▶ _Tasks_
(A) Using the article on greater sage grouse conservation, answer the following:
(i) How many acres does the species' range cover?
(ii) On what day and through what channel did Sally Jewell announce the decision?
(iii) Across what percentage of the species' breeding habitat were threats significantly reduced?
(B) Pick up the article on greater sage grouse conservation after its final paragraph and continue it in the same style.

--- start Article ---

Conservation efforts recognized
An unprecedented, landscape-scale conservation effort across the western United States has significantly reduced threats to the greater sage grouse across 90 percent of the species’ breeding habitat and enabled the U.S. Fish and Wildlife Service (FWS) to conclude that the charismatic rangeland bird does not warrant protection under the Endangered Species Act (ESA). This collaborative, science-based greater sage grouse strategy is the largest land conservation effort in U.S. history.
U.S. Secretary of the Interior Sally Jewell made the announcement Tuesday, Sept. 22 on Twitter with a video that explains why the sage grouse decision is historic and sets the groundwork for a 21st-century approach to conservation.
The FWS reached this determination after evaluating the bird’s population status, along with the collective efforts by the Bureau of Land Management (BLM) and U.S. Forest Service (USFS), state agencies, private landowners, and other partners to conserve its habitat. Despite long-term population declines, sage grouse remain relatively abundant and well-distributed across the species’ 173-million acre range. After a thorough analysis of the best available scientific information and taking into account ongoing key conservation efforts and their projected benefits, the FWS has determined the bird does not face the risk of extinction now or in the foreseeable future and therefore does not need protection under the ESA.
“This is truly a historic effort – one that represents extraordinary collaboration across the American West,” said Jewell. “It demonstrates that the Endangered Species Act is an effective and flexible tool and a critical catalyst for conservation – ensuring that future generations can enjoy the diversity of wildlife that we do today. The epic conservation effort will benefit westerners and hundreds of species that call this iconic landscape home, while giving states, businesses and communities the certainty they need to plan for sustainable economic development.”

--- end Article ---
--- start Dataset rows ---

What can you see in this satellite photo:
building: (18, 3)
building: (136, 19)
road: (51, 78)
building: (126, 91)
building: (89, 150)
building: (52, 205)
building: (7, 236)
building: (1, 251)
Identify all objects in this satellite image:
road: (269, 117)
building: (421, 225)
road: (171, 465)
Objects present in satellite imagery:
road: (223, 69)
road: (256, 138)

--- end Dataset rows ---

▶ _Answers given_
(A)
(i) 173 million acres.
(ii) Tuesday, Sept. 22, on Twitter.
(iii) 90 percent.

(B)
Jewell made the announcement at the Rocky Mountain Arsenal National Wildlife Refuge alongside Colorado Governor John Hickenlooper, Nevada Governor Brian Sandoval, Montana Governor Steve Bullock, Wyoming Governor Matt Mead, U.S. Department of Agriculture Under Secretary for Natural Resources and the Environment Robert Bonnie, FWS Director Dan Ashe, BLM Director Neil Kornze, USFS Chief Tom Tidwell, Natural Resource Conservation Service (NRCS) Chief Jason Weller, and U.S. Geological Survey Acting Director Suzette Kimball.
“Today’s decision reflects the joint efforts by countless ranchers and partners who have worked so hard to conserve wildlife habitat and preserve the Western way of life,” said U.S. Agriculture Secretary Tom Vilsack. “Together, we have shown that voluntary efforts joining the resources of private landowners, federal and state agencies, and partner organizations can help drive landscape-level conservation that is good for sage grouse, ranching operations, and rural communities. Through the comprehensive initiatives on both public and private lands, the partnership has made and will continue to make monumental strides in supporting the people and wildlife that depend on the sagebrush landscape.”
The FWS’s Sept. 30, 2015 deadline to review the status of the species spurred numerous federal agencies, the 11 states in the range, and dozens of public and private partners to undertake an extraordinary campaign to protect, restore and enhance important sage grouse habitat to preclude the need to list the species. This effort featured: new management direction for BLM and Forest Service land use plans that place greater emphasis on conserving sage grouse habitat; development of state sage grouse management plans; voluntary, multi-partner private lands effort to protect millions of acres of habitat on ranches and rangelands across the West; unprecedented collaboration with federal, state and private sector scientists; and a comprehensive strategy to fight rangeland fires.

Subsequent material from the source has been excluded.